** Start of EXTRACTED TEXT **

Skip to content

Identity Model

Uni uses a dual-identity system to balance performance and distributed computing requirements. This document explains the two identity types and their roles.

Overview

Every entity in Uni has two primary identifiers:

Identity Bits Purpose Locality
VID/EID 64 Internal array indexing Local to database
UniId 256 Content-addressed provenance Global / distributed
┌─────────────────────────────────────────────────────────────────────────────┐
│                         VERTEX IDENTITY STACK                               │
│                                                                             │
│  ┌─────────────────────────────────────────────────────────────────────┐   │
│  │                    Internal (VID)                                    │   │
│  │                    0x0001_0000_0000_002A                             │   │
│  │                    Fast array indexing, label-encoded                │   │
│  └───────────────────────────────┬─────────────────────────────────────┘   │
│                                  │ content-hashes to                       │
│  ┌───────────────────────────────▼─────────────────────────────────────┐   │
│  │                    Provenance (UniId)                                │   │
│  │                    bafkreihdwdcefgh4dqkjv67uzcmw7o...               │   │
│  │                    Content-addressed, CRDT-compatible                │   │
│  └─────────────────────────────────────────────────────────────────────┘   │
│                                                                             │
└─────────────────────────────────────────────────────────────────────────────┘

Vertex ID (VID)

The Vertex ID is a 64-bit packed integer optimized for O(1) array indexing.

** End of EXTRACTED TEXT **
** Start of RECORD EXTRACTS **

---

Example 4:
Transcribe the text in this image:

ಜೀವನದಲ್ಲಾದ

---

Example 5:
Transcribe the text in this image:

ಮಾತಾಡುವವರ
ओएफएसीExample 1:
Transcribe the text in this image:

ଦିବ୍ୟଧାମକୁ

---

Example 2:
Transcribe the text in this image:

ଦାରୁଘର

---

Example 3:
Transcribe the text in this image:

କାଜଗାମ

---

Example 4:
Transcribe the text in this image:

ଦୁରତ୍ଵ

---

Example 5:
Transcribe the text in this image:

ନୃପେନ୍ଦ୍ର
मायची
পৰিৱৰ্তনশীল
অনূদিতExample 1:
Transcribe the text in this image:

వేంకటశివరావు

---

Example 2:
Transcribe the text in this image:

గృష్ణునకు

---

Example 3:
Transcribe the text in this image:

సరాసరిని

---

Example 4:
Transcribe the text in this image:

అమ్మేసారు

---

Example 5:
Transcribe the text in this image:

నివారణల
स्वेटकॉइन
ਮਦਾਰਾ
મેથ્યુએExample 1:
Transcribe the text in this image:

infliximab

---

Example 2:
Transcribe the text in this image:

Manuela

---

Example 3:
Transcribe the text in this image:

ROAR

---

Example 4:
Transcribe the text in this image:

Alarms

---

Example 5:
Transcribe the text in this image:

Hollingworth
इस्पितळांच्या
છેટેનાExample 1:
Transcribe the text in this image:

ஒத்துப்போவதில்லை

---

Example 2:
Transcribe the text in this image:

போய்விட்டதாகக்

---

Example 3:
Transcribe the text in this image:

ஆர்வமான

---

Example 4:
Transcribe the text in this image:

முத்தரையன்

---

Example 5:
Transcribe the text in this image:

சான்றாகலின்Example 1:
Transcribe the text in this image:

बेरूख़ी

** End of RECORD EXTRACTS **

*TASK REQUIREMENTS:*
Answer these about the identity model page:
1. How many bits make up a UniId?
2. In the diagram, what words link the VID box to the UniId box?
3. What is the Vertex ID optimized for?

*SOLUTION FOR THIS EXERCISE:*
1. 256
2. "content-hashes to"
3. O(1) array indexing